## WORK ITEM:
Repeat every entry exactly as it stands. Omit the images.

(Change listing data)
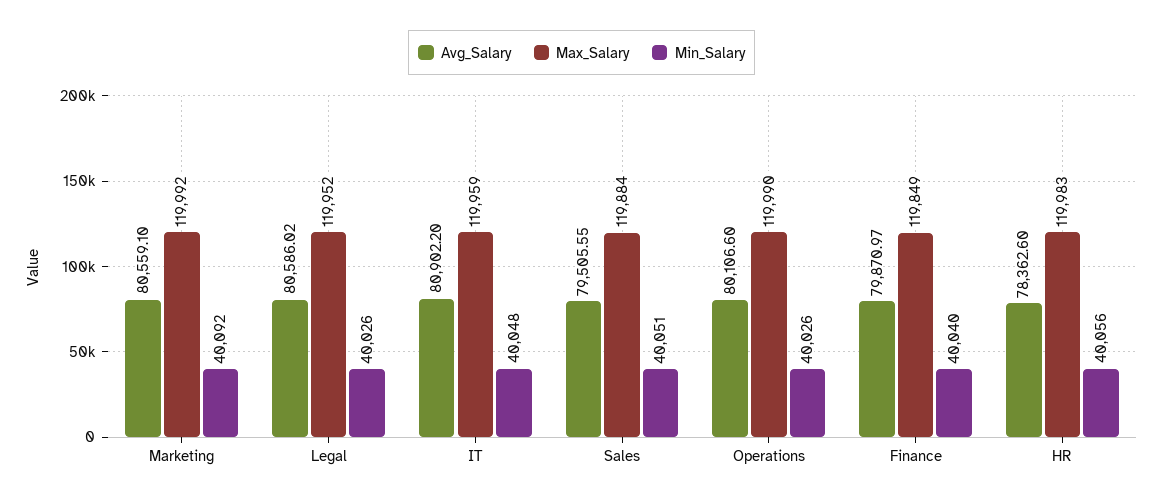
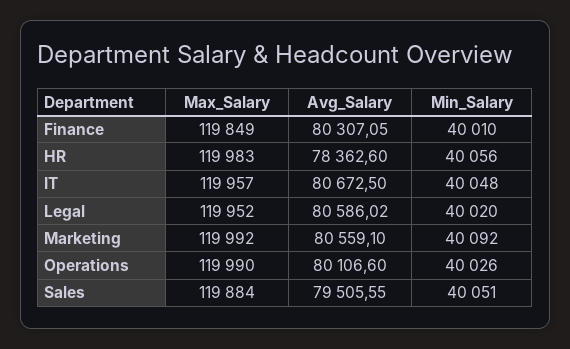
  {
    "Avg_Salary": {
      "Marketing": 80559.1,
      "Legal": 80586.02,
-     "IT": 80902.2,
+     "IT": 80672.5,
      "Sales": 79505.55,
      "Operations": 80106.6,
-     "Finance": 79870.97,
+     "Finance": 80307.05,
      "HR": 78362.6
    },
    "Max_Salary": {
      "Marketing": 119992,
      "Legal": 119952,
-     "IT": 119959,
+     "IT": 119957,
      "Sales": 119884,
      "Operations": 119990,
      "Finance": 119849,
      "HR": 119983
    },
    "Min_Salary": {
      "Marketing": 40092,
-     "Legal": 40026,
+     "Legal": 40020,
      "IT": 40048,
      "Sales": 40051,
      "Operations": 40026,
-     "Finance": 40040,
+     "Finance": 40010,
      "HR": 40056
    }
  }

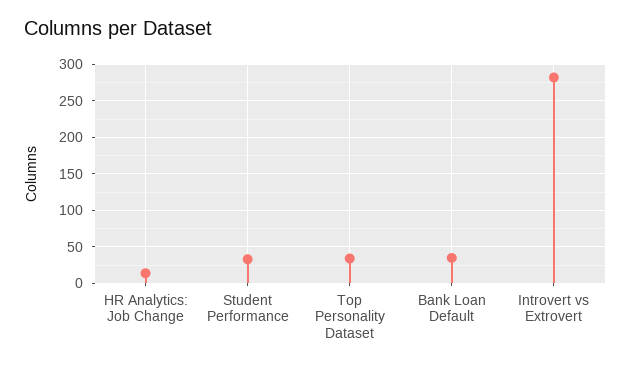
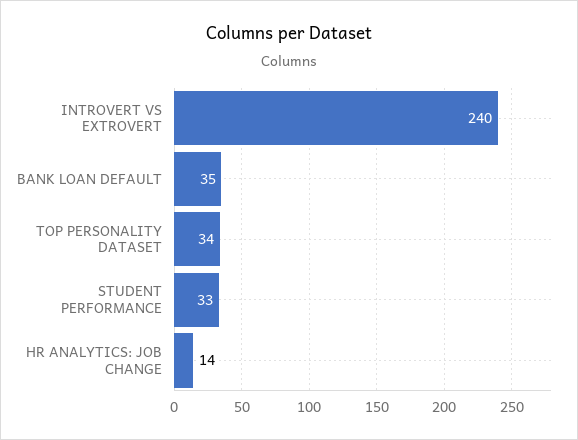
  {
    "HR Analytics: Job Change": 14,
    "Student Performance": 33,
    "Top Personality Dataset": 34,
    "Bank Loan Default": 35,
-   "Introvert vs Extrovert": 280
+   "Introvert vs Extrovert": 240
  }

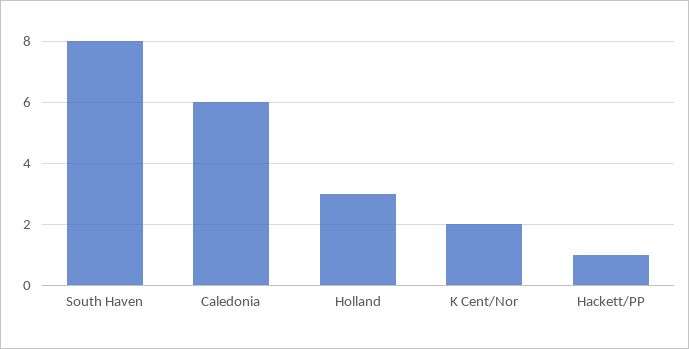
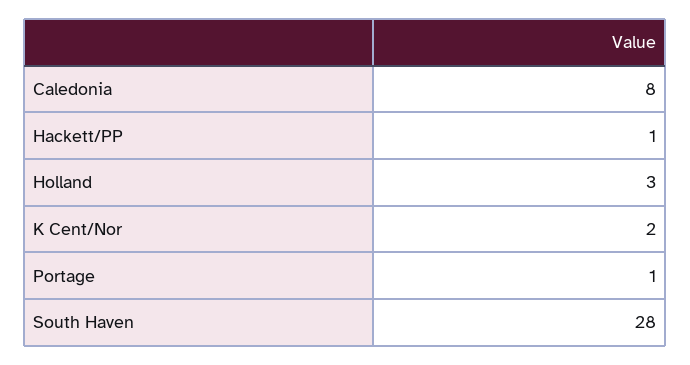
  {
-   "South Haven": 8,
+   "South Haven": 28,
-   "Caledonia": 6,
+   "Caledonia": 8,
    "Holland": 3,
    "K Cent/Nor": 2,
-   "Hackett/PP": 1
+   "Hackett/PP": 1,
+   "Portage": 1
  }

## EXPECTED ANSWER:
  {
    "Avg_Salary": {
      "Marketing": 80559.1,
      "Legal": 80586.02,
-     "IT": 80902.2,
+     "IT": 80672.5,
      "Sales": 79505.55,
      "Operations": 80106.6,
-     "Finance": 79870.97,
+     "Finance": 80307.05,
      "HR": 78362.6
    },
    "Max_Salary": {
      "Marketing": 119992,
      "Legal": 119952,
-     "IT": 119959,
+     "IT": 119957,
      "Sales": 119884,
      "Operations": 119990,
      "Finance": 119849,
      "HR": 119983
    },
    "Min_Salary": {
      "Marketing": 40092,
-     "Legal": 40026,
+     "Legal": 40020,
      "IT": 40048,
      "Sales": 40051,
      "Operations": 40026,
-     "Finance": 40040,
+     "Finance": 40010,
      "HR": 40056
    }
  }

  {
    "HR Analytics: Job Change": 14,
    "Student Performance": 33,
    "Top Personality Dataset": 34,
    "Bank Loan Default": 35,
-   "Introvert vs Extrovert": 280
+   "Introvert vs Extrovert": 240
  }

  {
-   "South Haven": 8,
+   "South Haven": 28,
-   "Caledonia": 6,
+   "Caledonia": 8,
    "Holland": 3,
    "K Cent/Nor": 2,
-   "Hackett/PP": 1
+   "Hackett/PP": 1,
+   "Portage": 1
  }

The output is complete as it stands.